ASSIGNMENT: Please copy, exactly as written, the span from the first line below to the line that contains "Contributi a fondo", including both, and skip the pictures.

DATA TO PROCESS:
----

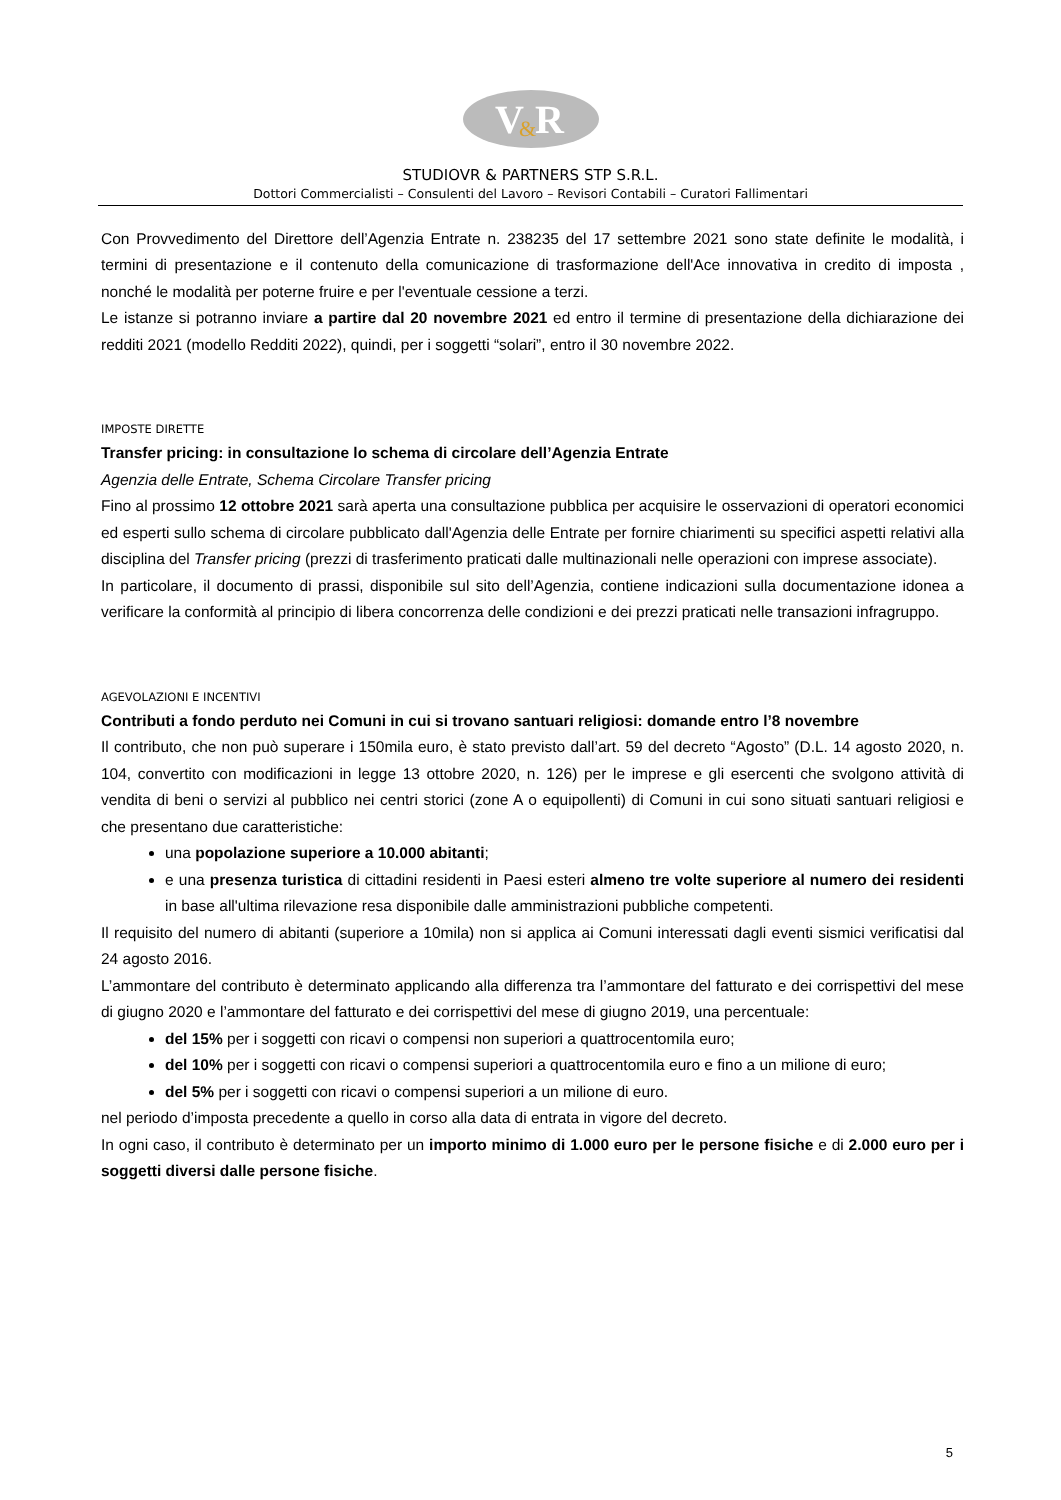V
&
R
STUDIOVR & PARTNERS STP S.R.L.
Dottori Commercialisti – Consulenti del Lavoro – Revisori Contabili – Curatori Fallimentari
Con Provvedimento del Direttore dell’Agenzia Entrate n. 238235 del 17 settembre 2021 sono state definite le modalità, i termini di presentazione e il contenuto della comunicazione di trasformazione dell'Ace innovativa in credito di imposta , nonché le modalità per poterne fruire e per l'eventuale cessione a terzi.
Le istanze si potranno inviare a partire dal 20 novembre 2021 ed entro il termine di presentazione della dichiarazione dei redditi 2021 (modello Redditi 2022), quindi, per i soggetti “solari”, entro il 30 novembre 2022.
IMPOSTE DIRETTE
Transfer pricing: in consultazione lo schema di circolare dell’Agenzia Entrate
Agenzia delle Entrate, Schema Circolare Transfer pricing
Fino al prossimo 12 ottobre 2021 sarà aperta una consultazione pubblica per acquisire le osservazioni di operatori economici ed esperti sullo schema di circolare pubblicato dall'Agenzia delle Entrate per fornire chiarimenti su specifici aspetti relativi alla disciplina del Transfer pricing (prezzi di trasferimento praticati dalle multinazionali nelle operazioni con imprese associate).
In particolare, il documento di prassi, disponibile sul sito dell’Agenzia, contiene indicazioni sulla documentazione idonea a verificare la conformità al principio di libera concorrenza delle condizioni e dei prezzi praticati nelle transazioni infragruppo.
AGEVOLAZIONI E INCENTIVI
Contributi a fondo perduto nei Comuni in cui si trovano santuari religiosi: domande entro l’8 novembre
Il contributo, che non può superare i 150mila euro, è stato previsto dall’art. 59 del decreto “Agosto” (D.L. 14 agosto 2020, n. 104, convertito con modificazioni in legge 13 ottobre 2020, n. 126) per le imprese e gli esercenti che svolgono attività di vendita di beni o servizi al pubblico nei centri storici (zone A o equipollenti) di Comuni in cui sono situati santuari religiosi e che presentano due caratteristiche:
una popolazione superiore a 10.000 abitanti;
e una presenza turistica di cittadini residenti in Paesi esteri almeno tre volte superiore al numero dei residenti in base all'ultima rilevazione resa disponibile dalle amministrazioni pubbliche competenti.
Il requisito del numero di abitanti (superiore a 10mila) non si applica ai Comuni interessati dagli eventi sismici verificatisi dal 24 agosto 2016.
L’ammontare del contributo è determinato applicando alla differenza tra l’ammontare del fatturato e dei corrispettivi del mese di giugno 2020 e l’ammontare del fatturato e dei corrispettivi del mese di giugno 2019, una percentuale:
del 15% per i soggetti con ricavi o compensi non superiori a quattrocentomila euro;
del 10% per i soggetti con ricavi o compensi superiori a quattrocentomila euro e fino a un milione di euro;
del 5% per i soggetti con ricavi o compensi superiori a un milione di euro.
nel periodo d’imposta precedente a quello in corso alla data di entrata in vigore del decreto.
In ogni caso, il contributo è determinato per un importo minimo di 1.000 euro per le persone fisiche e di 2.000 euro per i soggetti diversi dalle persone fisiche.
5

----

SOLUTION TO THIS TASK:
V
&
R
STUDIOVR & PARTNERS STP S.R.L.
Dottori Commercialisti – Consulenti del Lavoro – Revisori Contabili – Curatori Fallimentari
Con Provvedimento del Direttore dell’Agenzia Entrate n. 238235 del 17 settembre 2021 sono state definite le modalità, i termini di presentazione e il contenuto della comunicazione di trasformazione dell'Ace innovativa in credito di imposta , nonché le modalità per poterne fruire e per l'eventuale cessione a terzi.
Le istanze si potranno inviare a partire dal 20 novembre 2021 ed entro il termine di presentazione della dichiarazione dei redditi 2021 (modello Redditi 2022), quindi, per i soggetti “solari”, entro il 30 novembre 2022.
IMPOSTE DIRETTE
Transfer pricing: in consultazione lo schema di circolare dell’Agenzia Entrate
Agenzia delle Entrate, Schema Circolare Transfer pricing
Fino al prossimo 12 ottobre 2021 sarà aperta una consultazione pubblica per acquisire le osservazioni di operatori economici ed esperti sullo schema di circolare pubblicato dall'Agenzia delle Entrate per fornire chiarimenti su specifici aspetti relativi alla disciplina del Transfer pricing (prezzi di trasferimento praticati dalle multinazionali nelle operazioni con imprese associate).
In particolare, il documento di prassi, disponibile sul sito dell’Agenzia, contiene indicazioni sulla documentazione idonea a verificare la conformità al principio di libera concorrenza delle condizioni e dei prezzi praticati nelle transazioni infragruppo.
AGEVOLAZIONI E INCENTIVI
Contributi a fondo perduto nei Comuni in cui si trovano santuari religiosi: domande entro l’8 novembre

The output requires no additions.